Without suffering, there’s no meaning. Without meaning, there’s no intrinsic motivation. It’s the last frontier for them.
I didn’t know what that meant and I never got to ask for clarification, because the break ended, and then the next day, we were all given nondisclosure agreements to sign (or not sign) and we were reminded that we couldn't make friends with teammates.
*
Before he jumped, Carlos had pulled me aside to tell me he finally learned the name of that spindly tree growing next to the dumpsters. It’s called the tree of heaven. It’s kind of a famous tree in literature. The tree begins its life as a black fleck. The seed catches a drift and digs down wherever it lands, even a toxic pile of dirt in between paved places, and you see what a vigorous thing it becomes. I think it’s called the tree of heaven because it seems to thrive on air alone.
*
While I was checked in at the institution, I was reported to have said, Why was I born? What am I here for?
Ma’s answer: You were born to make me happy, to make my life worth living, just like your daughter will be born to make you happy and your life worth living.
I take the changing pad and go to the room where baby is. I feel a shiver pass through my whole body, because I know Carlos is gone and Ma was right, and I should have stopped when I could. I shouldn’t have waited so long. I shouldn’t have ignored the broken bones, ignored the period I lost of years, years, years, years. All my life, I have only ever tried to be the best, and the best is how I got here.
Baby’s eyes are wide open, pupils rolled back into her head. White milky orbs. Her mouth is frozen in a contorted, hungry scowl. The operating manual had warned me about this moment, and there were so many alerts to feed her, please, please feed her, her deafening cries as shrill as sirens. But I ignored them all.
I have known all kinds of pain and I have persevered. I have worked harder than anyone I know. Why am I being punished for being so good?
As I drift off into unconsciousness, I seem to recall having a dream, which I can’t quite articulate because the moment I wake it will be wiped from my memory. But if I could have put the dream into words…

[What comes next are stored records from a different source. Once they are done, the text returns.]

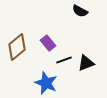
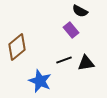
purple rectangle: moved 23 px right, 13 px up
black triangle: rotated 12 degrees clockwise
blue star: moved 6 px left, 2 px up
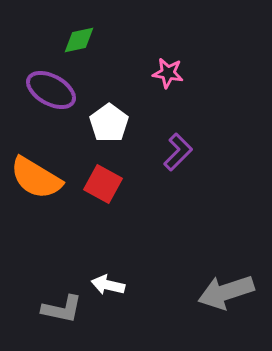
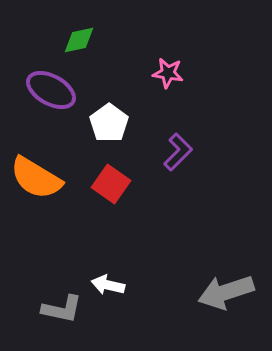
red square: moved 8 px right; rotated 6 degrees clockwise
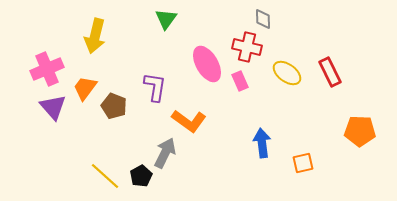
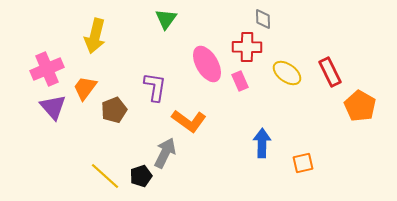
red cross: rotated 12 degrees counterclockwise
brown pentagon: moved 4 px down; rotated 30 degrees clockwise
orange pentagon: moved 25 px up; rotated 28 degrees clockwise
blue arrow: rotated 8 degrees clockwise
black pentagon: rotated 10 degrees clockwise
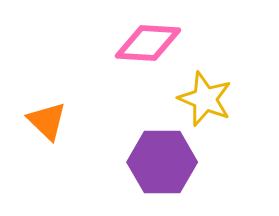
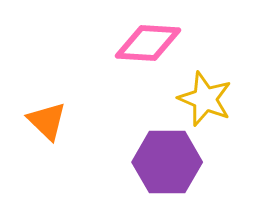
purple hexagon: moved 5 px right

You’re a robot, Carlos told me, that’s why you’ve always had such strong willpower. Actually, it’s not called willpower in robots, but code compliant. You do what you’re designed to do and you don’t deviate too much.
Only those with free will can possess virtue. One must choose to make the right choice to be able to take any credit for it. Eve had to eat the apple to prove she had free will to prove she had true faith to prove she could override her programming to animal obedience.
Did you ever have a choice?
I look down at my legs which are supple, strong, and slim, and beneath my skin, the bones of pure titanium. They are shapely and hollow. I weigh nothing.